Я выскочил на Бродвей с легким звоном в голове и побежал в HIAS. Был август, и те, кто летом 79-го был в Нью-Йорке, не забудут жуткой жары – даже по ночам. Но у меня все равно не было ни денег, ни времени ехать в HIAS сабвеем или автобусом. И я побежал. До отъезда из СССР я ежедневно бегал три – пять километров, и теперь это пригодилось. Я бежал сначала вниз по Бродвею, потом – по Сорок второй улице, потом – по Пятой авеню. На Сорок второй какие-то негры пытались на ходу продать мне наркотики, на Пятой авеню меня чуть не сбило такси, а на углу Семнадцатой и Парк-авеню я резко обогнал дюжину полицейских в касках и бронежилетах и перепрыгнул через какой-то полосатый барьер, стоявший между двумя полицейскими машинами. «Хэй! Стоп!» – крикнули мне вслед, но мне некогда было с ними разговаривать, кинопродюсер уже ждал от меня сценарий! И я побежал вниз по пустой Парк-авеню, недоумевая, почему вокруг меня вдруг установилась мертвая тишина. На бегу я посмотрел по сторонам. То, что я увидел, заставило меня похолодеть, несмотря на жару. Оказывается, я налетел на ограбление Сити-банка.
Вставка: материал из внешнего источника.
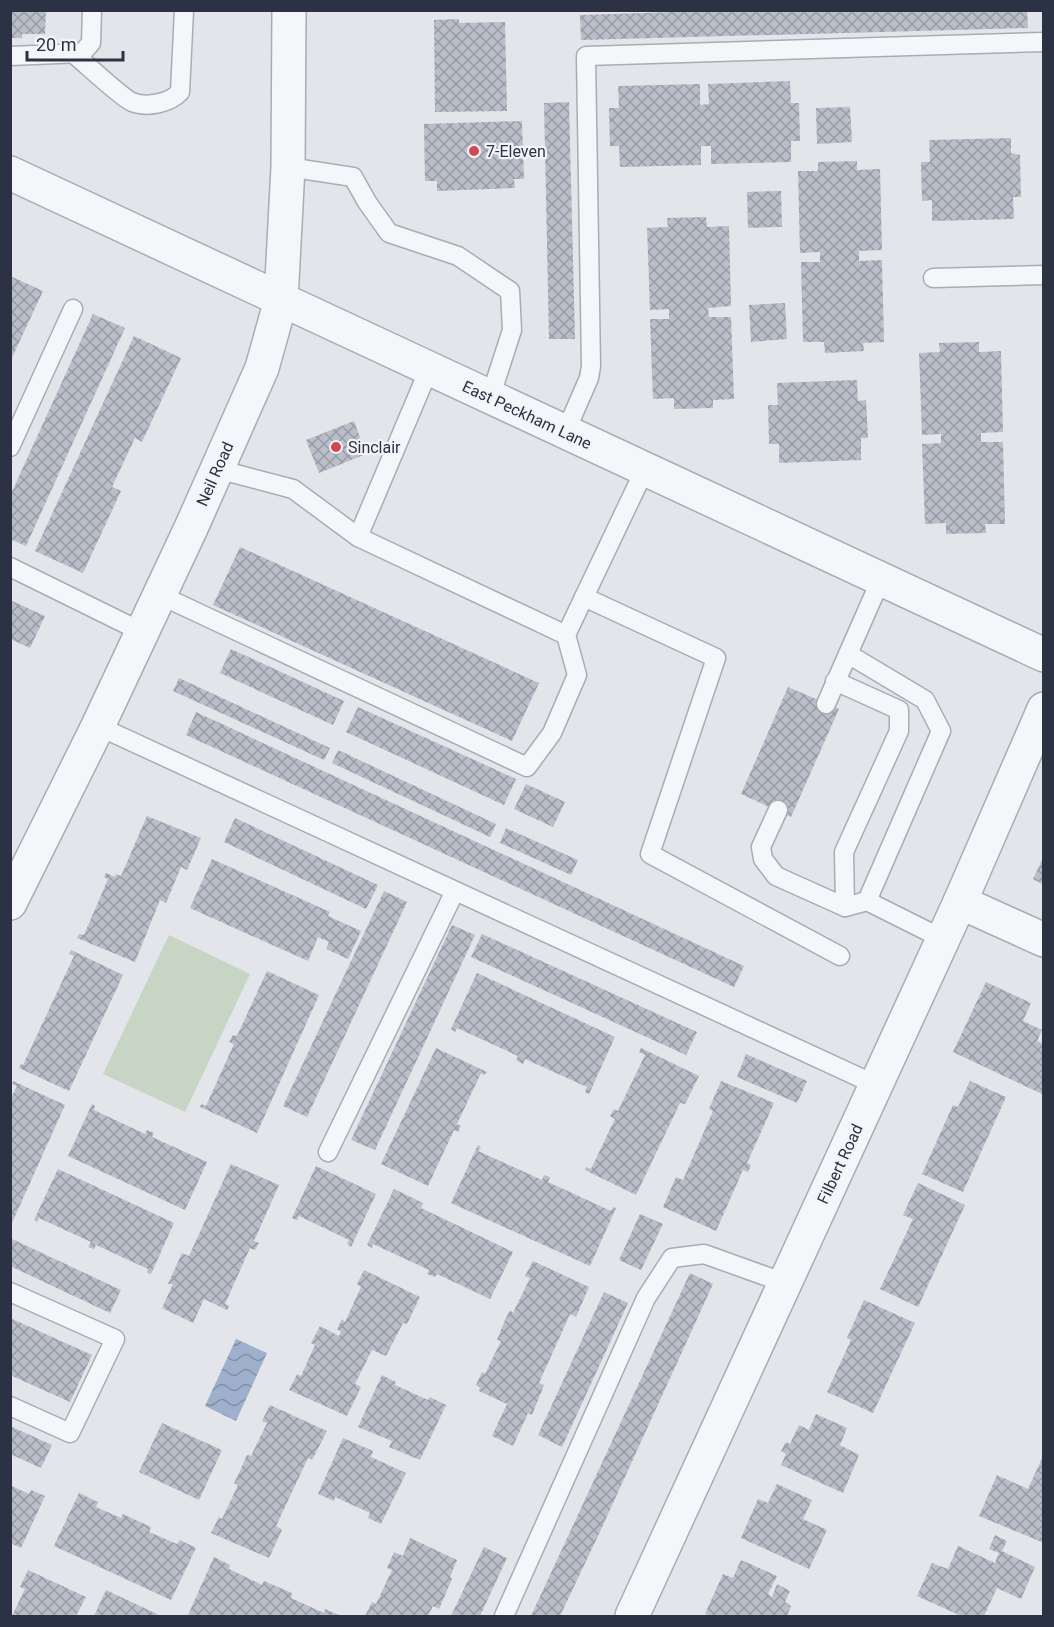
<svg xmlns="http://www.w3.org/2000/svg" width="1054" height="1627" font-family="Roboto,sans-serif">
  <style>
    .garden { fill: #c7d5c4 }
    .water { fill: url(#water-waves) }
    .building { fill: url(#building-cross-hatch) }
    .lines { fill: none; stroke-linecap: round; stroke-linejoin: round }
    .service-casing { stroke: #a8acb5; stroke-width: 21 }
    .minor-casing { stroke: #a8acb5; stroke-width: 36 }
    .tertiary-casing { stroke: #a8acb5; stroke-width: 36 }
    .service { stroke: #f5f6f9; stroke-width: 18 }
    .minor { stroke: #f5f6f9; stroke-width: 33 }
    .tertiary { stroke: #f5f6f9; stroke-width: 33 }
    .poi-dot { fill: #d04853; stroke: #f2f4f8; stroke-width: 2 }
    .labels { text-anchor: middle; dominant-baseline: central; stroke-width: 4.5; stroke-linejoin: round; paint-order: stroke }
    .poi-label { font-size: 16px; fill: #2a3243; stroke: #f2f4f8; text-anchor: start }
    .street-label { font-size: 16px; fill: #2a3243; stroke: #f2f4f8 }
  </style>
  <defs>
    <pattern id="water-waves" width="16" height="10" patternUnits="userSpaceOnUse" patternTransform="scale(1.5)"><rect width="16" height="10" fill="#9eb0cb"/><path d="M0 5q4-4 8 0t8 0" fill="none" stroke="#8190a6"/></pattern>
    <pattern id="building-cross-hatch" width="8" height="8" patternUnits="userSpaceOnUse" patternTransform="scale(1.5)"><rect width="8" height="8" fill="#babec8"/><path d="M0 0l8 8M0 8l8-8" fill="none" stroke="#979ba4"/></pattern>
  </defs>
  <rect width="100%" height="100%" fill="#e3e5eb"/>
  <path class="garden" d="M169,935L250,974L185,1112L103,1074Z"/>
  <path class="water" d="M236,1339L267,1353L236,1421L205,1406Z"/>
  <g class="building">
    <path d="M10,10H46L45,34H22V38H10Z"/>
    <path d="M736,10H1027L1028,28L581,40L580,15Z"/>
    <path d="M459,19V23L505,22L507,111L435,112L434,20Z"/>
    <path d="M790,81L791,103H799L800,141H791V162L711,164V146H701V165L620,167L619,146H610L609,108H619L618,86L700,84V105L709,104L708,84Z"/>
    <path d="M569,102L575,339H549L544,103Z"/>
    <path d="M850,107L852,142L817,144L816,108Z"/>
    <path d="M522,121L524,179H514L515,188L437,191V181H425L424,124Z"/>
    <path d="M1011,138V153L1020,155L1021,197H1013L1014,219L932,221V200L922,201L921,162H930L929,140Z"/>
    <path d="M857,161V170L880,169L882,250L859,251V261L882,260L884,342L863,343L864,351L825,353L824,342H803L801,262H820V252L800,253L798,171H818V162Z"/>
    <path d="M781,191L782,227L748,228L747,192Z"/>
    <path d="M706,217L707,227L729,226L731,306L708,308L709,317H731L734,399L713,400V408L674,409V398L653,399L650,319H669V309L650,310L647,228L668,227L667,218Z"/>
    <path d="M10,276L43,291L10,362Z"/>
    <path d="M785,303L787,339L751,342L749,305Z"/>
    <path d="M93,314L125,328L26,546L10,539V496Z"/>
    <path d="M134,336L181,358L142,442L135,438L112,487L121,491L83,573L35,551Z"/>
    <path d="M979,342V352L1001,351L1003,432L981,433V442H1003L1005,524H985L986,533L946,534V523L925,524L922,444L941,443V434L922,435L919,353L940,352L939,343Z"/>
    <path d="M857,380L858,401L866,400L868,438H861V460L779,463V444H769L768,405H778L777,383Z"/>
    <path d="M354,421L366,454L319,473L306,440Z"/>
    <path d="M240,547L539,683L512,741L213,605Z"/>
    <path d="M10,600L45,616L30,648L10,639Z"/>
    <path d="M231,649L344,701L333,725L220,673Z"/>
    <path d="M179,678L330,748L324,760L173,691Z"/>
    <path d="M788,687L839,709L791,817L741,794Z"/>
    <path d="M358,707L516,779L504,805L346,732Z"/>
    <path d="M196,712L744,966L734,987L186,735Z"/>
    <path d="M338,750L496,824L490,837L332,763Z"/>
    <path d="M526,784L565,802L553,827L514,809Z"/>
    <path d="M147,816L201,838L187,870L181,867L166,903L160,900L135,962L77,938L79,934L84,935L108,879L104,877L106,873L115,877L116,874L121,876Z"/>
    <path d="M235,818L378,885L366,909L224,842Z"/>
    <path d="M506,828L578,860L571,875L500,843Z"/>
    <path d="M1044,856V885L1033,879Z"/>
    <path d="M212,859L330,912L328,916L361,931L348,959L326,949L329,942L318,937L308,961L190,908Z"/>
    <path d="M384,891L407,902L307,1117L283,1106Z"/>
    <path d="M452,925L475,935L375,1150L351,1140Z"/>
    <path d="M482,934L697,1032L686,1055L471,957Z"/>
    <path d="M71,950L123,975L69,1091L19,1068L21,1064L23,1065L74,956L69,954Z"/>
    <path d="M267,971L319,995L257,1133L200,1107L201,1104L206,1106L234,1044L229,1042L233,1035L237,1036Z"/>
    <path d="M477,973L615,1037L589,1094L585,1092L587,1087L525,1059L523,1064L516,1060L518,1056L457,1028L455,1032L451,1029Z"/>
    <path d="M986,982L1031,1003L1023,1021L1042,1030L1037,1041L1044,1044V1095L953,1052Z"/>
    <path d="M436,1048L487,1072L484,1075L481,1073L457,1124L461,1126L458,1132L454,1130L428,1186L381,1164Z"/>
    <path d="M641,1048L699,1076L685,1104L680,1103L636,1195L585,1170L586,1167L591,1169L615,1119L610,1116L614,1109L618,1111L645,1055L639,1052Z"/>
    <path d="M746,1054L807,1081L797,1103L737,1077Z"/>
    <path d="M13,1081L65,1105L12,1223L10,1222V1100L17,1086L12,1084Z"/>
    <path d="M721,1081L774,1103L747,1163L751,1165L748,1172L743,1170L716,1231L663,1207L676,1177L683,1180L713,1111L709,1109Z"/>
    <path d="M970,1081L1006,1097L963,1192L922,1174L953,1105L958,1107Z"/>
    <path d="M92,1104L95,1106L94,1110L145,1134L147,1130L154,1133L152,1137L207,1162L185,1210L68,1156Z"/>
    <path d="M478,1145L481,1147L478,1151L542,1180L544,1175L550,1177L548,1182L611,1211L613,1207L616,1208L590,1266L451,1203Z"/>
    <path d="M231,1164L279,1185L254,1241L259,1243L255,1250L250,1248L225,1304L229,1306L227,1310L204,1299L193,1323L162,1308L173,1284H168L182,1253L189,1256Z"/>
    <path d="M316,1166L376,1194L351,1247L347,1244L349,1240L299,1216L297,1220L292,1218Z"/>
    <path d="M58,1169L174,1223L151,1274L147,1273L148,1269L96,1245L94,1249L88,1247L91,1242L39,1218L37,1222L34,1220Z"/>
    <path d="M918,1183L965,1205L918,1307L880,1289L913,1219L903,1215Z"/>
    <path d="M394,1189L423,1203L421,1208L513,1252L490,1299L437,1274L435,1277L427,1274L429,1270L373,1244L372,1248L367,1245Z"/>
    <path d="M640,1214L663,1224L641,1270L619,1260Z"/>
    <path d="M10,1238L121,1290L110,1313L10,1266Z"/>
    <path d="M533,1261L589,1287L576,1317L570,1314L539,1383L544,1385L532,1415L528,1413L513,1446L492,1436L507,1404L479,1391L480,1388L476,1385L482,1372L485,1374L501,1341L497,1340L505,1320L510,1310L513,1313L530,1278L525,1276Z"/>
    <path d="M364,1270L420,1297L407,1324L403,1323L386,1356L372,1350L355,1384L361,1387L347,1416L289,1390L297,1374L301,1376L315,1345L311,1343L320,1326L339,1336L341,1332L337,1329L342,1319L345,1322L361,1287L357,1284Z"/>
    <path d="M690,1273L713,1284L598,1536L560,1616H531Z"/>
    <path d="M604,1292L628,1303L562,1447L538,1435Z"/>
    <path d="M864,1300L915,1323L873,1413L827,1392L851,1340L847,1338Z"/>
    <path d="M10,1318L92,1355L70,1402L10,1375Z"/>
    <path d="M382,1375L396,1382L395,1385L428,1400L430,1397L446,1405L420,1460L389,1447L392,1441L358,1427Z"/>
    <path d="M270,1405L327,1431L312,1460L308,1458L276,1526L282,1530L269,1558L211,1533L219,1517L222,1519L238,1485L234,1483L239,1473L247,1455L251,1456L267,1423L262,1421Z"/>
    <path d="M816,1414L847,1428L840,1445L859,1455L843,1493L781,1465L786,1454L781,1451L786,1442L790,1444L799,1425L809,1430Z"/>
    <path d="M162,1423L222,1450L199,1500L139,1472Z"/>
    <path d="M10,1426L52,1445L41,1468L10,1454Z"/>
    <path d="M343,1438L373,1451L371,1457L406,1473L381,1524L368,1518L370,1513L335,1497L334,1501L318,1494Z"/>
    <path d="M1044,1454V1543L979,1516L997,1475L1028,1489Z"/>
    <path d="M777,1484L812,1500L803,1519L827,1530L809,1569L741,1538L758,1499L768,1503Z"/>
    <path d="M10,1485L29,1494L31,1490L45,1496L21,1548L10,1543Z"/>
    <path d="M79,1493L98,1502L96,1507L121,1518L123,1514L151,1527L149,1532L177,1544L180,1540L196,1548L171,1600L54,1546Z"/>
    <path d="M995,1535L1007,1541L1002,1551L1035,1567L1021,1599L997,1588L984,1616H957V1614L917,1596L932,1563L948,1569L958,1546L995,1563L999,1553L989,1549Z"/>
    <path d="M410,1538L457,1560L450,1577L452,1579L439,1609L433,1606L428,1616H365L372,1602L376,1604L392,1570L387,1568L394,1552L403,1556Z"/>
    <path d="M484,1547L507,1558L480,1616H451Z"/>
    <path d="M214,1557L230,1565L229,1569L262,1585L264,1581L292,1593L291,1598L324,1613L325,1609L342,1616H192L188,1615Z"/>
    <path d="M741,1560L777,1576L768,1594L772,1597L777,1584L790,1591L785,1602L791,1606L787,1616H710L705,1614L723,1574L733,1578Z"/>
    <path d="M28,1570L86,1597L76,1616H12L25,1589L20,1587Z"/>
    <path d="M106,1590L157,1614L156,1616H94Z"/>
  </g>
  <g class="lines">
    <defs>
      <g id="service">
        <path d="M74,54C85,63 122,98 132,102C147,108 170,103 180,92L184,10"/>
        <path d="M10,56L82,53L91,43L92,10"/>
        <path d="M288,167L353,177L367,202L389,233L458,256L510,291L512,330L490,398"/>
        <path d="M933,278L1044,275"/>
        <path d="M565,433L589,378L591,366L586,56L1044,42"/>
        <path d="M10,447L73,309"/>
        <path d="M217,469L293,489L358,537L566,635L645,469"/>
        <path d="M358,537L429,369"/>
        <path d="M10,567L142,632"/>
        <path d="M160,595L527,767L552,733L577,675L566,635"/>
        <path d="M584,597L716,658L650,854L840,956"/>
        <path d="M848,654L925,700L941,731L867,901"/>
        <path d="M835,681L899,710V731L844,852L845,907"/>
        <path d="M826,704L881,579"/>
        <path d="M98,726L876,1085"/>
        <path d="M778,810L761,847L763,859L776,876L845,907L867,901L943,939"/>
        <path d="M328,1152L455,891"/>
        <path d="M10,1292L115,1339L70,1433L10,1406"/>
        <path d="M504,1616L646,1298L672,1258L704,1254L785,1283"/>
      </g>
      <g id="minor">
        <path d="M960,902L1044,940"/>
        <path d="M632,1616L960,902L1044,709"/>
      </g>
      <g id="tertiary">
        <path d="M10,173L1044,655"/>
        <path d="M10,903L98,726L191,528L262,368L281,300L288,167L289,10"/>
      </g>
    </defs>
    <use href="#service" class="service-casing"/>
    <use href="#minor" class="minor-casing"/>
    <use href="#tertiary" class="tertiary-casing"/>
    <use href="#service" class="service"/>
    <use href="#minor" class="minor"/>
    <use href="#tertiary" class="tertiary"/>
  </g>
  <g class="poi-dot">
    <circle cx="474" cy="151" r="6"/>
    <circle cx="336" cy="447" r="6"/>
  </g>
  <g class="labels">
    <g class="poi-label">
      <text x="486" y="151">7-Eleven</text>
      <text x="348" y="447">Sinclair</text>
    </g>
    <g class="street-label">
      <text transform="translate(527 415) rotate(25)">East Peckham Lane</text>
      <text transform="translate(215 474) rotate(-66)">Neil Road</text>
      <text transform="translate(840 1164) rotate(-65)">Filbert Road</text>
    </g>
  </g>
  <rect width="1054" height="1627" fill="none" stroke="#2a3243" stroke-width="24"/>
  <path d="M27 51v9h96v-9" fill="none" stroke="#2a3243" stroke-width="3"/>
  <text x="36" y="51" font-size="18" fill="#2a3243" stroke="#f2f4f8" stroke-width="4.5" paint-order="stroke">20 m</text>
</svg>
В то лето в Нью-Йорке чуть не каждый день грабили банки, и на углу Семнадцатой и Парк-авеню полицейские устроили засаду на грабителей, которые были внутри Сити-банка. Весь квартал был окружен. Полицейские в бронежилетах и касках прятались за машинами, никого не пропуская, и держали двери банка под прицелами своих автоматов и пистолетов. За опущенными жалюзи банка стояли грабители и держали полицию на мушках своих пистолетов. А на крышах окружающих домов лежали и стояли полицейские снайперы… И вдруг откуда ни возьмись – потный идиот перескакивает через барьер и бежит по нейтрально-мертвой зоне неизвестно куда! Я даже кожей почувствовал, как сошлись на мне прицелы их автоматов, пистолетов и снайперских винтовок. Но что мне оставалось делать? Глядя прямо в дула пистолетов, направленных на меня из окон банка, я добежал до полосатых барьеров на углу Шестнадцатой улицы, перепрыгнул один из них, получил жуткий подзатыльник от какого-то полицейского и влетел в подъезд HIAS – дом номер 200 на Парк-авеню. А еще через минуту я прямо из лифта ворвался в кабинет мисс Копелевич.

– Я выиграл! Он хочет, чтобы я написал сценарий!

– Я знаю. Поздравляю… – сказала она сухо.

Неужели, пока я бежал сюда, этот Алтман позвонил ей и сказал, что ему нравится моя идея?

– Но кто-то должен перевести мой сценарий! Вы заплатите за перевод?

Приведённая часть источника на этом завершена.